[[ TASK INPUT open ]]

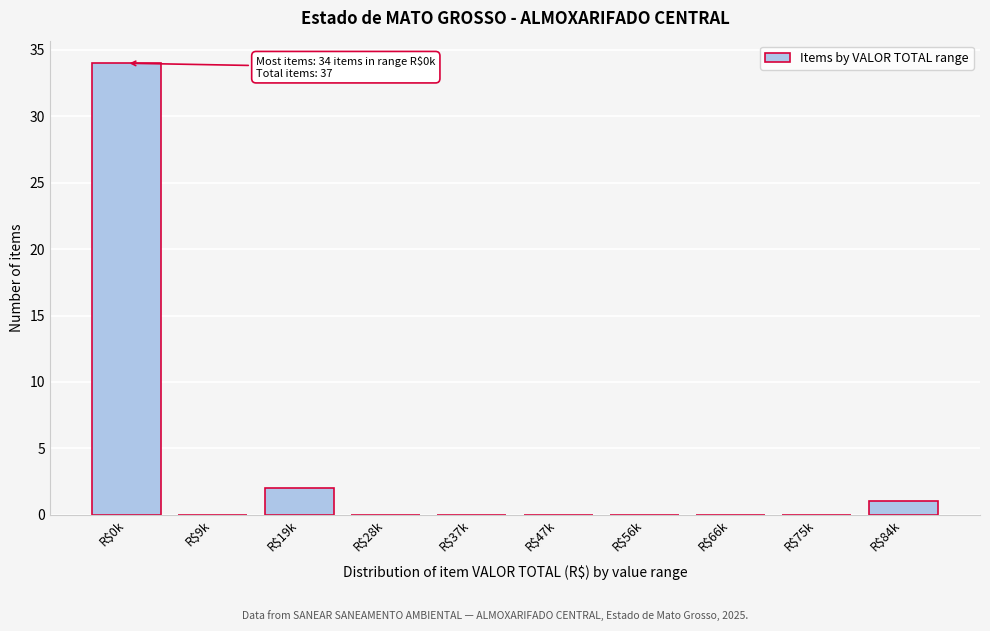

What is the greatest value displayed?

34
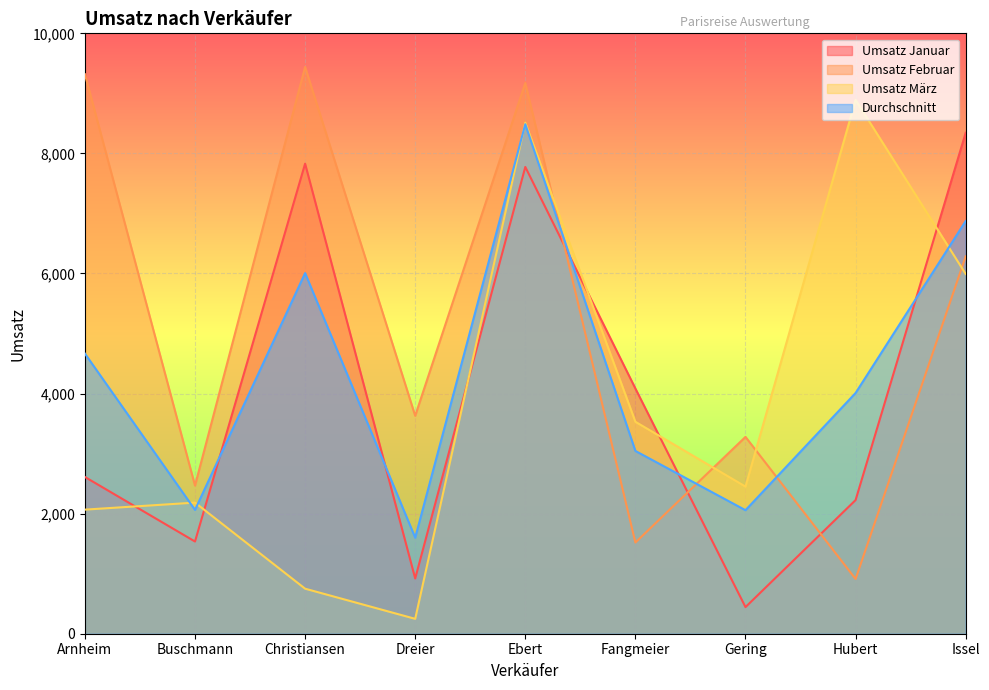

What are all the series names shown in the legend?

Umsatz Januar, Umsatz Februar, Umsatz März, Durchschnitt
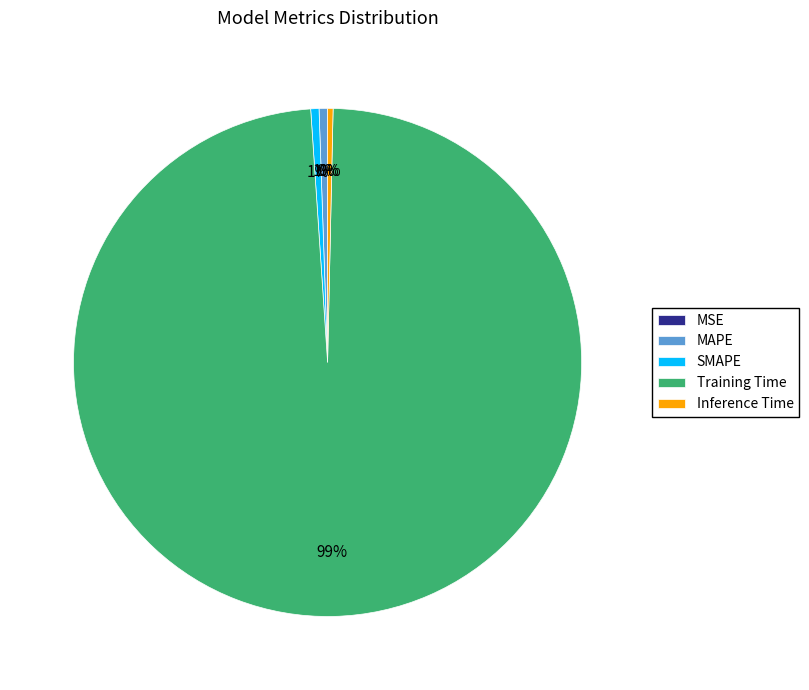

To the nearest percent, what portion does MAPE represent?

1%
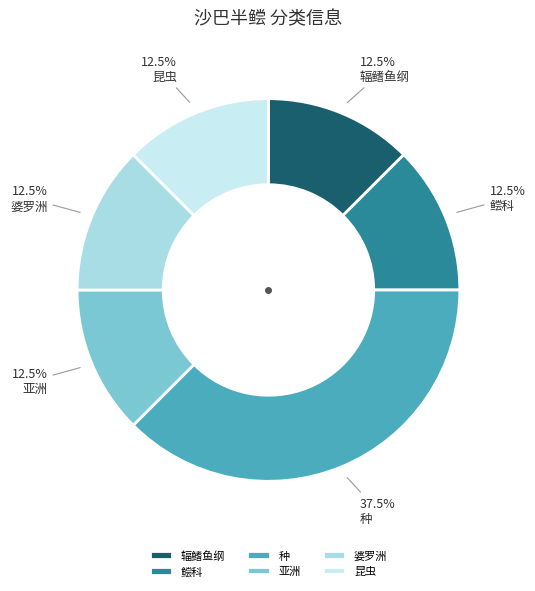

How much of the chart is everything except 鲿科?

87.5%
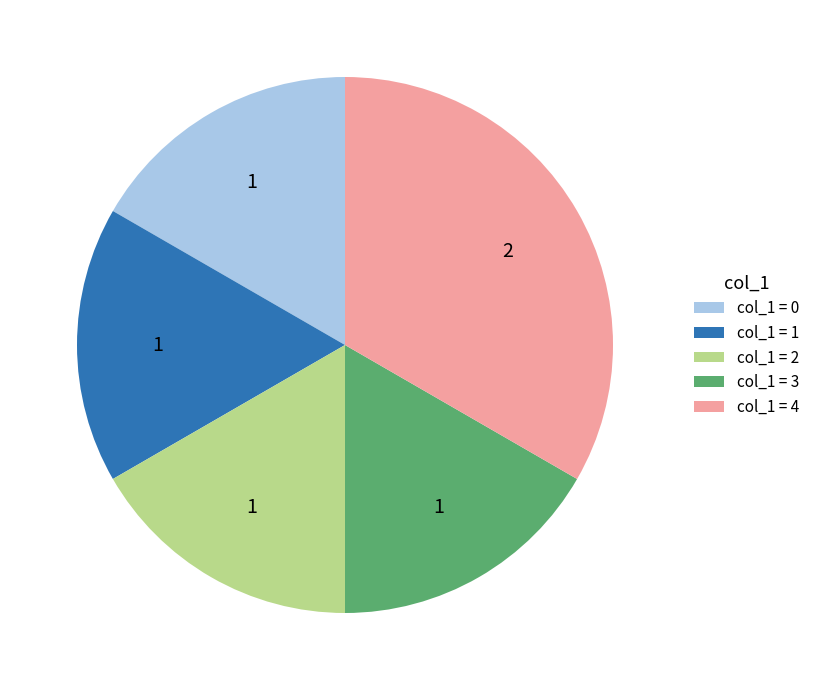

The col_1 = 0 slice represents 17% of the pie. True or false?

True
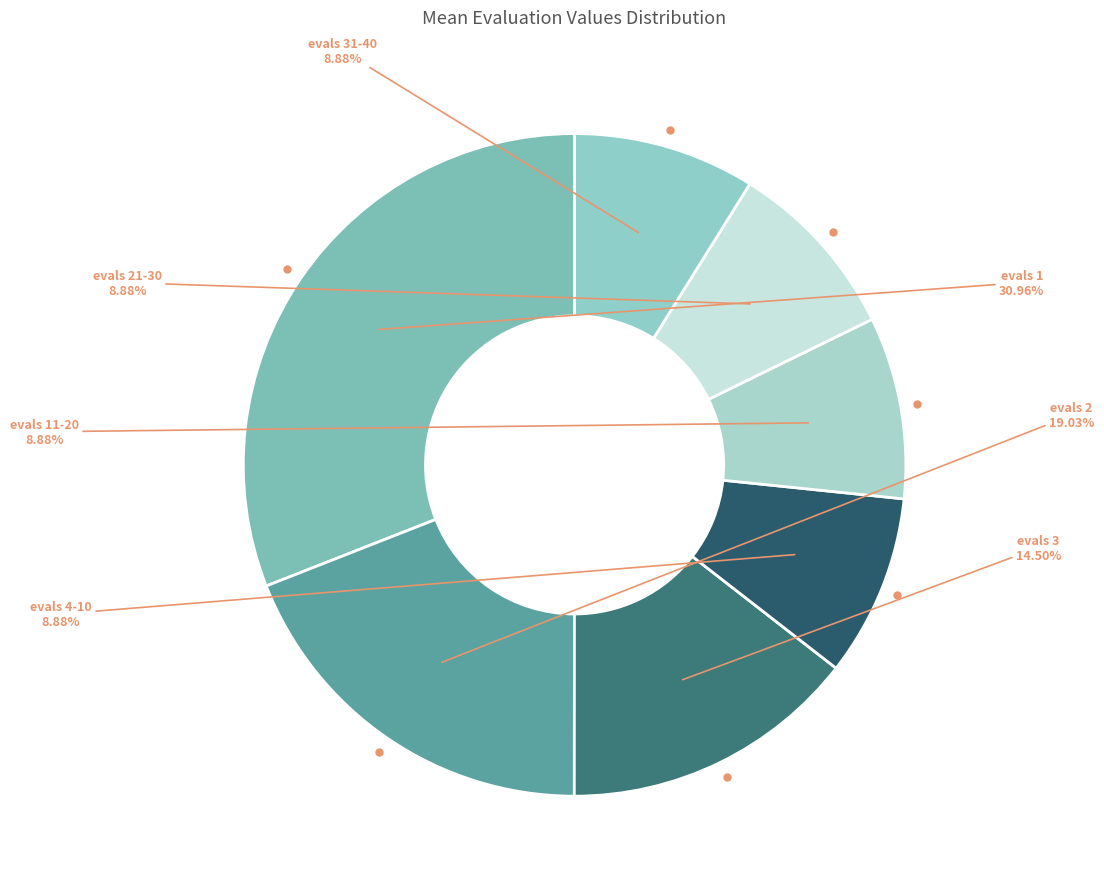

How many segments does this pie chart have?

7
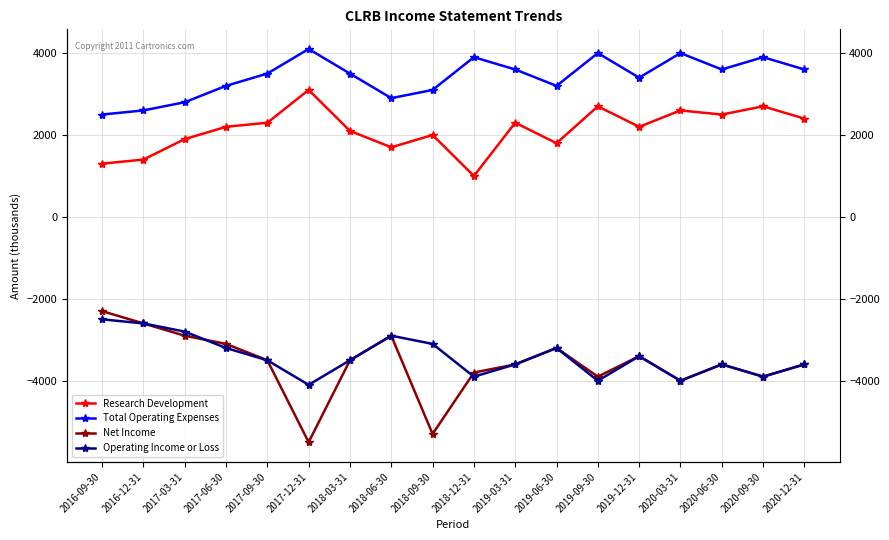

What is the label of the 14th point from the left?

2019-12-31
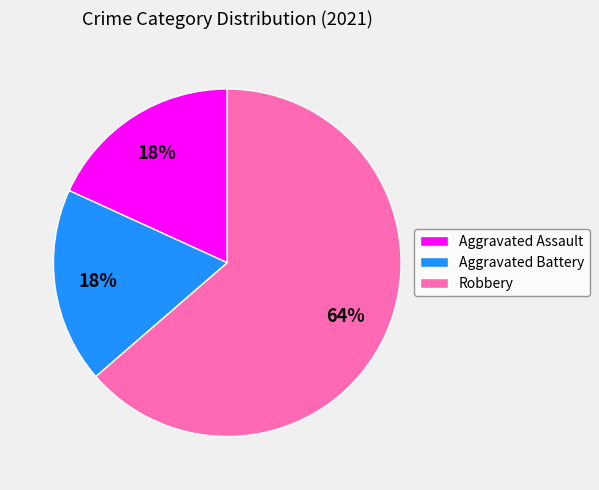

To the nearest percent, what portion does Aggravated Battery represent?

18%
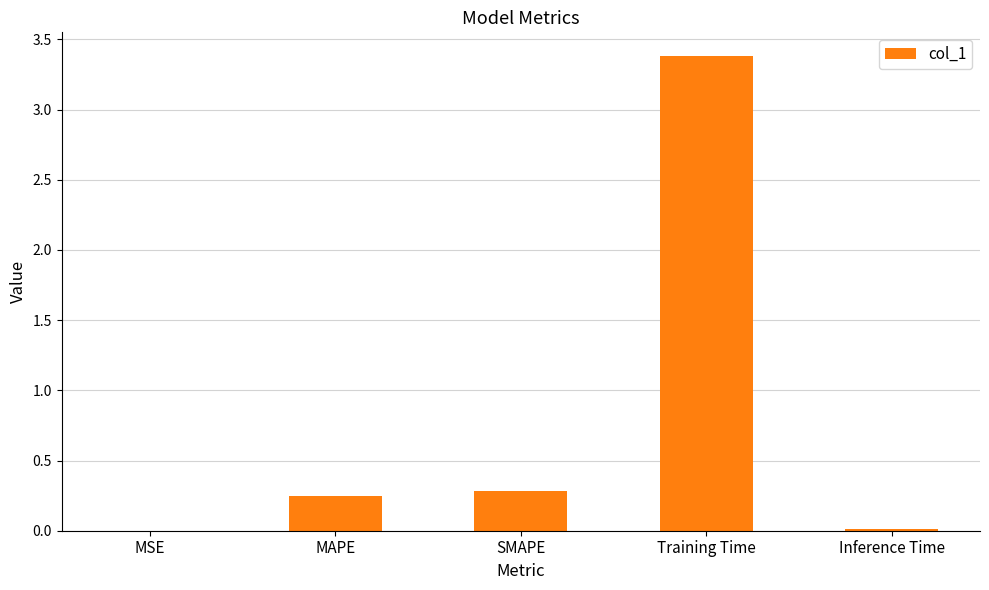

What is the approximate value at SMAPE?

0.3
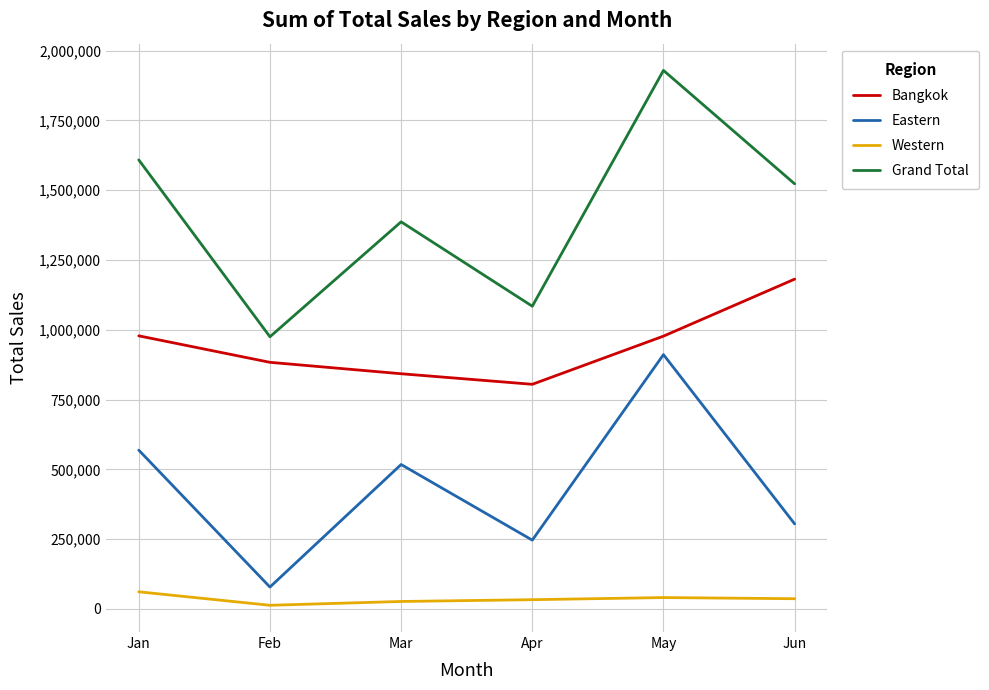

What is the maximum value for Grand Total?

1929307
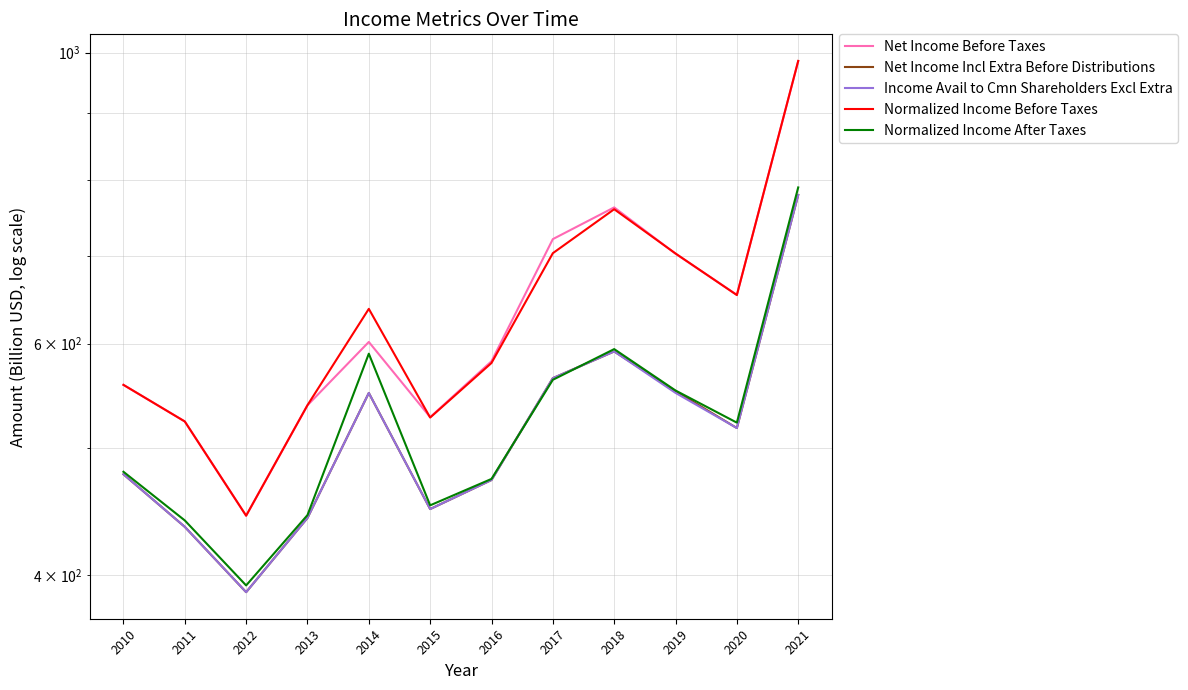

List the labels in order of Income Avail to Cmn Shareholders Excl Extra value, largest first.

2021, 2018, 2017, 2019, 2014, 2020, 2010, 2016, 2015, 2013, 2011, 2012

[[ TASK INPUT closed ]]

● **ASSIGNMENT**
Starting at the line containing "What is the approximate value at SMAPE?" and ending at the end of the material, rewrite those lines with "value" replaced by "figure" throughout and everything else left as it stands. Omit the pictures.

● **RESPONSE FOR THIS EXERCISE**
What is the approximate figure at SMAPE?

0.3

What is the maximum figure for Grand Total?

1929307

List the labels in order of Income Avail to Cmn Shareholders Excl Extra figure, largest first.

2021, 2018, 2017, 2019, 2014, 2020, 2010, 2016, 2015, 2013, 2011, 2012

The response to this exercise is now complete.